The Japanese MOF eventually intervened on Monday as the USDJPY exchanged rate crossed the 160.00 handle. The pair fell for 500 pips before bouncing on the 155.00 handle and some key levels as the bulls bought the dip. The problem here is that central bank intervention doesn’t work unless the fundamentals change. The impact is generally short term and the market fades the move by buying/selling at even better levels.
On the 4-hour chart, we can see that the 160.00 handle is now clearly the line in the sand. The pair bounced around the 155.00 handle where we had the most recent swing low level and a trendline. All else being equal, it’s very likely that we will see the pair rising back into the 160.00 handle where we could see a rejection as some profit taking amid fears of another intervention might lead to a pullback.

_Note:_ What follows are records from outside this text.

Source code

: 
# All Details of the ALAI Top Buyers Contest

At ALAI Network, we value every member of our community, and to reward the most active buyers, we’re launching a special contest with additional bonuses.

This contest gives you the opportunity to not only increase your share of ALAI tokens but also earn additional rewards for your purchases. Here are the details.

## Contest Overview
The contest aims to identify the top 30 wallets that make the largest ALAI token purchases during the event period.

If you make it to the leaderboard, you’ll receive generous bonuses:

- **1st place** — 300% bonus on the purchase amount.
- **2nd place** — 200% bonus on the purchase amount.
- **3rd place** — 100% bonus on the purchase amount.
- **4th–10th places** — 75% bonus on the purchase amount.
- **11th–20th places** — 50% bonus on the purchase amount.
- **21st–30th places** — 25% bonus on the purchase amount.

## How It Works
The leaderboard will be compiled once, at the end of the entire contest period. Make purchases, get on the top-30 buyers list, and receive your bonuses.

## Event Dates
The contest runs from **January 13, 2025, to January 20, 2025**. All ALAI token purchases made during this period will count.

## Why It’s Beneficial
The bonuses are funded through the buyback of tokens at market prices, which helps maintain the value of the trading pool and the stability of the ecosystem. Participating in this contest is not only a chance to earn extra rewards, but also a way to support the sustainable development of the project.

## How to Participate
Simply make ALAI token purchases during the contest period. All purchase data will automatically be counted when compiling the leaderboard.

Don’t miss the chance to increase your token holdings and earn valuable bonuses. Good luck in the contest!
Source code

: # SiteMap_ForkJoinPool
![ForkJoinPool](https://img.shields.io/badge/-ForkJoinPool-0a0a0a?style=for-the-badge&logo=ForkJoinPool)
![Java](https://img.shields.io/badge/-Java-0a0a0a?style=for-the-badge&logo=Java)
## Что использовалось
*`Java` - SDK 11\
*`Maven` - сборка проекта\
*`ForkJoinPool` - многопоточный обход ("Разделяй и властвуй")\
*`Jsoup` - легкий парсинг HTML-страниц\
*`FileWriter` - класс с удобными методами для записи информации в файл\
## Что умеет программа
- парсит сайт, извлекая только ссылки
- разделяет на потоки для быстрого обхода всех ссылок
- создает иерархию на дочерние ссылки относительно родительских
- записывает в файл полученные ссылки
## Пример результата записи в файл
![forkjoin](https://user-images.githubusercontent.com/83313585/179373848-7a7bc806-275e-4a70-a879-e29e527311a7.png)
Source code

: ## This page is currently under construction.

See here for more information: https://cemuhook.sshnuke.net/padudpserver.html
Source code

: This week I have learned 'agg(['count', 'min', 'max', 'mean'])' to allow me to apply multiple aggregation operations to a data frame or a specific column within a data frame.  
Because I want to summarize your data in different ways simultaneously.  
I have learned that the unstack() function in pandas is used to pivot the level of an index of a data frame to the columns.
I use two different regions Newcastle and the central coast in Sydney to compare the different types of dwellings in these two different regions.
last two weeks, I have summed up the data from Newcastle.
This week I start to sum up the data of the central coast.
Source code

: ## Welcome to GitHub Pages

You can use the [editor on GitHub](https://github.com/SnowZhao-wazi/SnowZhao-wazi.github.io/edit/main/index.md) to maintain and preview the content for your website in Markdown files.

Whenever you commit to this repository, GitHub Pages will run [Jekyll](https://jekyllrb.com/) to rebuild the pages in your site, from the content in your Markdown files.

On the 1-hour chart, we can see that we had a resistance zone around the 157.00 handle but the hot US Q1 ECI triggered a breakout with more buyers piling in afterwards. There are talks that the Japanese can change the current situation if the BoJ were to surprise with a rate hike. I don’t see why they would risk to endanger the progress on wage growth and inflation just to have a limited gain. From a risk management perspective, it doesn’t look like a good strategy.
This brings us to the only way the trend could reverse: the US data deteriorates and the market prices back in three or more rate cuts. A lot of the hawkishness is already priced in, but the pair continues to move up as the carry trade remains great. A contrarian here will look at the record short positions in the Yen and wait for the right catalyst to pile in. At the moment, we don’t have any of that. Yes, there are signs of weakness in some soft data but the hard data continues to surprise to the upside. The market will want to see some confirmation from the hard data or huge downside surprises in things like the ISM PMIs before reversing the trend.